Central Command said the wave used fighter aircraft, drones and warships against "surveillance sites, military logistics infrastructure, underground weapons storage, and maritime capabilities", and confirmed the operation complete just before midday AEST. Iranian state media reported at least three people killed and eight wounded in Hormozgan province. Iran's health ministry puts the toll since US attacks resumed in late June at 38 killed and more than 400 wounded, figures that have not been independently verified.
Iranian retaliation crossed a new line on Friday when Kuwait's electricity and water ministry said an Iranian strike hit a power and desalination plant, starting a fire that affected a large number of generating units. Jordan said it intercepted ten Iranian missiles without casualties, and Iran claimed its first strike on the US garrison at Al-Tanf in Syria, which a Syrian military source denied to AFP. "Iran will no longer limit itself to retaliatory, like-for-like responses," Major General Mohsen Rezaei, a senior military adviser to the Supreme Leader, told state broadcaster IRIB, warning that two or three more days of US attacks would bring "a phase of full-scale offensive operations".
Commerce through the strait, the channel for roughly a fifth of the world's oil, has nearly stopped moving. CBS reported eight commercial transits on Thursday, the lowest in three weeks, and no crossings at all by the so-called shadow fleet on Friday. "We've gone back to the worst case scenario. Nobody is willing to move," shipping company chief executive Dimitris Maniatis told the network. War-risk insurance now runs at 3 to 10 per cent of a hull's value, against 0.25 per cent before the war, according to broker Marsh's global marine head Marcus Baker, and The National reported about 6,000 seafarers were stranded in the region as of July 8.
The price followed the risk. Brent settled at US$88.10 a barrel on Friday in New York, up 4.6 per cent on the day and the highest close in a month, with WTI at US$82.49, CNBC reported.

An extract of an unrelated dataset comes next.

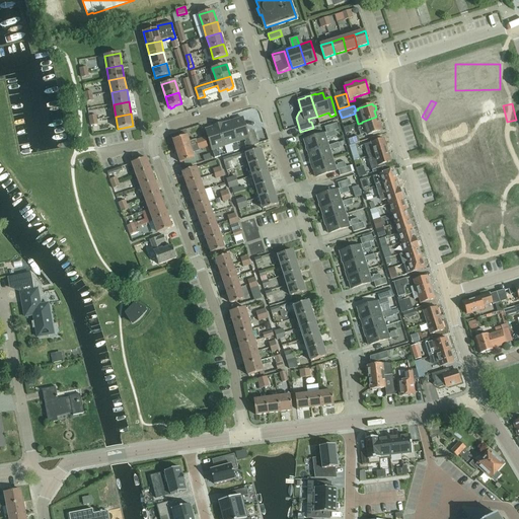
[(469,131),(483,131),(482,116),(469,116),(469,131)]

Futures reopen Monday morning, Australian time, into whatever the weekend brings.
The talking continues in parallel with the shooting, on the American account of it. "Iran very much continues to talk to the United States of America and express that they want to make a deal with us because they are suffering devastating blows," White House press secretary Karoline Leavitt said Friday. Iran released Dena Karari, an American detained since December 2024, a step Donald Trump called a gesture of goodwill. At the UN, secretary-general's spokesman Farhan Haq said of strikes on civilian infrastructure: "Such attacks are unacceptable."
Canberra has issued no new statement this week; Foreign Minister Penny Wong's most recent public comments, on July 10, pressed for de-escalation and noted the cost to Australians at the bowser. As of Saturday evening the strait remains closed in practice if not in law, Rezaei's two-to-three-day warning is on the clock, and an eighth night of strikes would arrive before dawn Sunday, Iranian time.